A gift link from The Atlantic, a reporter is given $10k to spend on emerging betting markets and reports on what he found. Spoiler: it’s dark!

Lean In girlbosses out, burned out babes in.

Interesting read: NYT is using a custom LLM tool to track trends within the “manosphere,” as reported by the Nieman Journalism Lab.

A friend of the blog told me a story about a Substacker who uses AI to summarize books and then publishes AI-generated content about those summaries, never reading the books herself, and yet has a ton of followers. I’d guess at least some of those are purchased, betting that a high follower count will beget more followers by suggesting clout and credibility she didn’t earn as a reader talking to fellow readers. And followers aren’t subscribers, but that’s the business bet.

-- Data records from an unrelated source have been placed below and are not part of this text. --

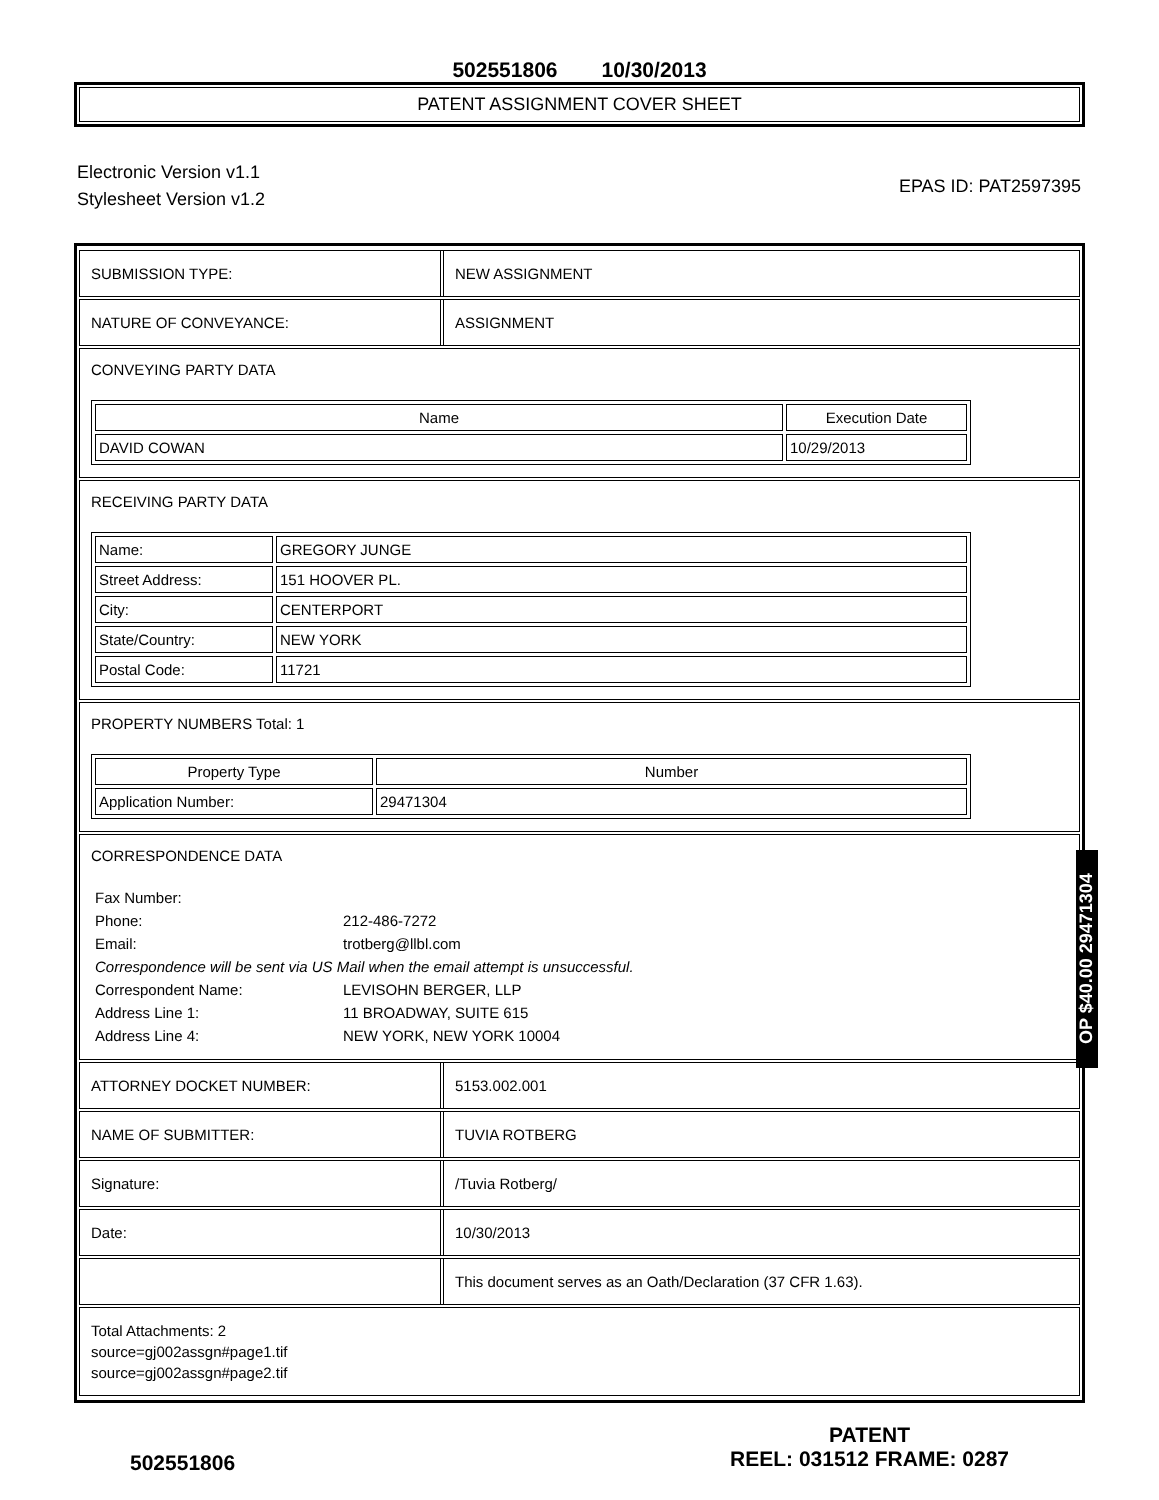502551806 10/30/2013
PATENT ASSIGNMENT COVER SHEET
Electronic Version v1.1
Stylesheet Version v1.2
EPAS ID: PAT2597395
SUBMISSION TYPE: NEW ASSIGNMENT
NATURE OF CONVEYANCE: ASSIGNMENT
CONVEYING PARTY DATA
| Name | Execution Date |
| --- | --- |
| DAVID COWAN | 10/29/2013 |
RECEIVING PARTY DATA
| Name: | GREGORY JUNGE |
| Street Address: | 151 HOOVER PL. |
| City: | CENTERPORT |
| State/Country: | NEW YORK |
| Postal Code: | 11721 |
PROPERTY NUMBERS Total: 1
| Property Type | Number |
| --- | --- |
| Application Number: | 29471304 |
CORRESPONDENCE DATA
| Fax Number: | |
| Phone: | 212-486-7272 |
| Email: | trotberg@llbl.com |
| Correspondence will be sent via US Mail when the email attempt is unsuccessful. | |
| Correspondent Name: | LEVISOHN BERGER, LLP |
| Address Line 1: | 11 BROADWAY, SUITE 615 |
| Address Line 4: | NEW YORK, NEW YORK 10004 |
ATTORNEY DOCKET NUMBER: 5153.002.001
NAME OF SUBMITTER: TUVIA ROTBERG
Signature: /Tuvia Rotberg/
Date: 10/30/2013
This document serves as an Oath/Declaration (37 CFR 1.63).
Total Attachments: 2
source=gj002assgn#page1.tif
source=gj002assgn#page2.tif
OP $40.00 29471304
502551806
PATENT
REEL: 031512 FRAME: 0287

People are lookie-loos, they get curious when something is doing numbers and creating activity, so inflating follower counts is a real and persistent strategy. None of this is new. But best practices still hold regardless of which technologies you layer on top. Marketing erodes trust when it prioritizes short-term gains over honesty and reliability.​​​​​​​​​​​​​​​​

It’s strange to live in a time when you can’t reliably distinguish someone who has engaged with ideas from someone who automated the appearance of engaging with them.

Anecdotally hearing about LLMs being weaponized in divorce and custody, including inundating the other party with slop to drive up the opponent’s legal fees. Worse, the sycophancy is tuned to and confirms the aggrieved party’s grievances, regardless of their real-world relevance in court.

Brooke Warner grapples with the implications around authorship and ownership in relation to AI writing, and how it’s showing up in the small publishing business.

NYT on the trend of “Luddite teens.” I have a growing suspicion that various neo-Luddist trends will largely map to class identity. In some areas of the world, in some areas of the US, Facebook is the internet, yellow pages and water cooler, and the internet experience is entirely mediated by apps.

From 2021, notes on supply chains and chip shortages in a global economy.

Twitter on a vape, the great e-waste crisis.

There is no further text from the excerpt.